(DailyVantage.com) – Critics have accused the Biden administration of attempting to hide the increase in Medicare premiums by using taxpayer funding to subsidize the program.
The so-called Inflation Reduction Act included a provision to cap prescription costs for Medicare recipients. However, insurers are planning to increase monthly premiums. To avoid voter backlash, the Centers for Medicare and Medicaid Services launched a three-year project to keep the premiums artificially low through taxpayer subsidies.
According to some critics, the taxpayer subsidy for each recipient will skyrocket from $30 a month in 2024 to more than $142 a month next year, which has led to concerns about the long-term costs of the program.
Healthcare research group Paragon Health Institute described the subsidy plan in a recent analysis as “fake” and a “costly demonstration.”
Paragon’s Jackson Hammond said the CMS launched the program “fearing the premium increases” the Inflation Reduction Act would impose on Medicare Part D plans. He said that contrary to the CMS’s claim that the plan was voluntary, insurers that do not participate would “face significant losses.”
According to research from the investment research group Fidelity, those retiring at 65 could expect to spend $165,000 in 2024 on health care, a 5 percent increase from 2023 and more than double what a retiree spent in 2002.

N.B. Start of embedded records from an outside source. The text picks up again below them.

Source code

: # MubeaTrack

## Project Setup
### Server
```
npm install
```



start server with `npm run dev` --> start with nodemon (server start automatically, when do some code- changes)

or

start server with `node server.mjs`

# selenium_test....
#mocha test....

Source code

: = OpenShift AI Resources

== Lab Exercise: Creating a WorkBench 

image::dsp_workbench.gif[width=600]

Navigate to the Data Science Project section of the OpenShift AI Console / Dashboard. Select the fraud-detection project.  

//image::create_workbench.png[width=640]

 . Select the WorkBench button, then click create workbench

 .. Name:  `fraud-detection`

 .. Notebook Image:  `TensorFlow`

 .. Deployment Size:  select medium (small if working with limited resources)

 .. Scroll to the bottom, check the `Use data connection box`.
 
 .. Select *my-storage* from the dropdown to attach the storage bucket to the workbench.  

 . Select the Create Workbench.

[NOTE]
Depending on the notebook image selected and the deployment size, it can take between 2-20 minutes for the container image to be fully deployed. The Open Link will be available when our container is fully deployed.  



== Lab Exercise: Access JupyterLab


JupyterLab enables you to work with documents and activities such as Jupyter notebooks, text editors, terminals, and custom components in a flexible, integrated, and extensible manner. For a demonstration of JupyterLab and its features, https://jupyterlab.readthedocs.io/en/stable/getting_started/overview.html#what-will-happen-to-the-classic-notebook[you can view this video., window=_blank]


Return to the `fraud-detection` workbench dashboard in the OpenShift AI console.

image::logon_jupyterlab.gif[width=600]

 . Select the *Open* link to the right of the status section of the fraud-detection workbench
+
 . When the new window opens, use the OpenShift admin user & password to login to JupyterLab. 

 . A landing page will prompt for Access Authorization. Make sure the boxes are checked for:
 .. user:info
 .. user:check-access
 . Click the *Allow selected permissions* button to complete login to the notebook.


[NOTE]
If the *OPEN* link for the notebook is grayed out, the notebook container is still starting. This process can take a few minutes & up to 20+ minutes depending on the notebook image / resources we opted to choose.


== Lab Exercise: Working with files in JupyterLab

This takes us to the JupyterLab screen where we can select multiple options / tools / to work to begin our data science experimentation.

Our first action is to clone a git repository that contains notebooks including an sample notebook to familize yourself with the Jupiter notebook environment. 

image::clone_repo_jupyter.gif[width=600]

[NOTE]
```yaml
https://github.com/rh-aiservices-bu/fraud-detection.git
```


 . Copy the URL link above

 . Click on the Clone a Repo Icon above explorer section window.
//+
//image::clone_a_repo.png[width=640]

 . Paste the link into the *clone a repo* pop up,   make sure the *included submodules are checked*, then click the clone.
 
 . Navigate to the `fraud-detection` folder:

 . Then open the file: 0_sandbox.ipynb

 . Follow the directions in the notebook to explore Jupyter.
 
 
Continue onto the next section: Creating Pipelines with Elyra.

Former Trump advisor Joe Grogan told Fox News that the CMS’s plan is not providing real relief to Medicare enrollees. Instead, it merely shifts the increased costs to taxpayers.
Grogan said the Biden administration has “destroyed” Medicare Part D and suggested that the CMS’s new plan was unlikely to survive a legal challenge.
He said the plan would inject between $5 billion and $10 billion in taxpayer dollars less than three months before a presidential election.
Grogan described the plan as a “death spiral” that would only get worse in the coming years as premiums continue to increase.
More than 67 million Americans are currently enrolled in Medicare. Of those, roughly 80 percent are covered by Medicare Part D.